Another way of keeping your cat from scratching up the whole house is to offer him items or toys where it’s permitted. At the pet store you can find something called a “scratching post,” which you can also make yourself with string, cardboard and some imagination.

It’s necessary to be aware that at the beginning, he won’t pay much attention to the scratching post, as he needs to familiarize himself with it: in order for him to get used to it and use it, put it next to the couch or the object that he usually scratches. Don’t force him to use it, allow him to go near it and get used to it.

3. Cover it with aluminum foil

It’s not very nice to have the furniture wrapped up as if they were a Christmas present, true, but it can keep you cat from scratching up the whole house. Felines don’t like the sound that foil makes when it comes into contact with their claws.

4. Use home remedies

In pet stores there are sprays that supposedly dissuade the cat from scratching the furniture. However, its effectiveness is not proven and it will not be of much use if you don’t give your pet another object to sharpen its claws.

Some people recommend spreading clove oil on the items marked by the felines, as the scent it gives off prevents the cat from getting close.

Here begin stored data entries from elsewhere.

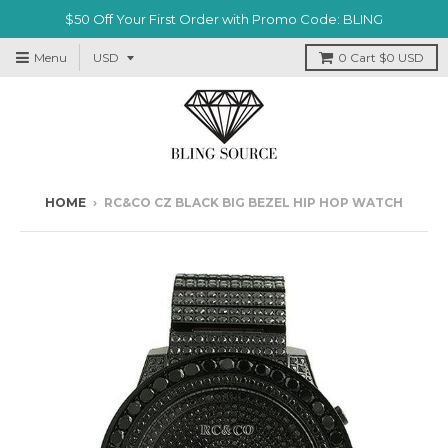
$50 Off Your First Order with Promo Code: BLING
Menu
0
Cart
$0 USD
HOME
›
RC&CO CZ BLACK BIG BEZEL HIP HOP WATCH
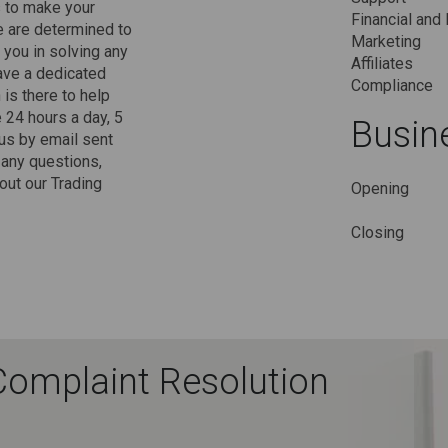
s to make your
Financial and 
e are determined to
Marketing
 you in solving any
Affiliates
ave a dedicated
Compliance
is there to help
 24 hours a day, 5
Busin
us by email sent
 any questions,
ut our Trading
Opening
Closing
Complaint Resolution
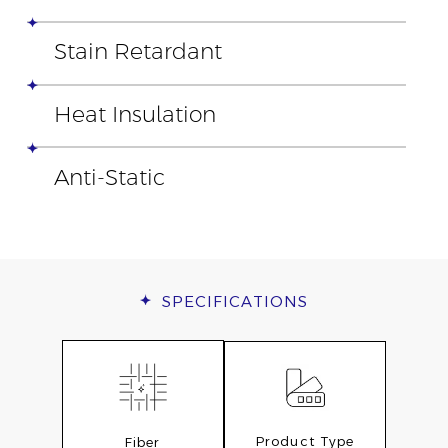
Stain Retardant
Heat Insulation
Anti-Static
SPECIFICATIONS
Product Type
Fiber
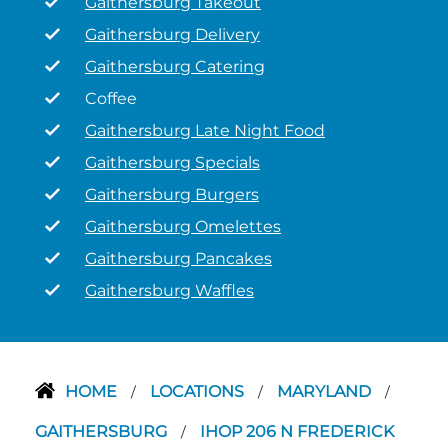
Gaithersburg Takeout
Gaithersburg Delivery
Gaithersburg Catering
Coffee
Gaithersburg Late Night Food
Gaithersburg Specials
Gaithersburg Burgers
Gaithersburg Omelettes
Gaithersburg Pancakes
Gaithersburg Waffles
HOME
LOCATIONS
MARYLAND
/
/
/
GAITHERSBURG
IHOP 206 N FREDERICK
/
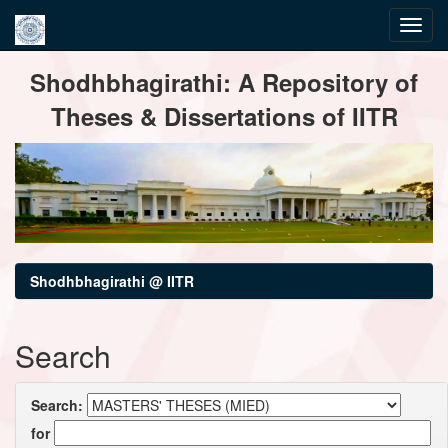
Skip
Shodhbhagirathi: A Repository of
navigation
Theses & Dissertations of IITR
Shodhbhagirathi @ IITR
Search
Search:
for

Another option at your reach is using citrus fruits: you can use lemon or orange zest, or throw a few drops of juice with a spray.

5. Reward good behavior

If you surprise your cat while he’s scratching the furniture it won’t help to scold or yell at him, since you’ll only scare him. When that happens, it’s better to talk to him gently and guide him  toward the scratching post. If he approaches the toy by his own means, don’t forget to reward him by petting him or giving him a treat.

This text is provided for informational purposes only and does not replace consultation with a professional. If in doubt, consult your specialist.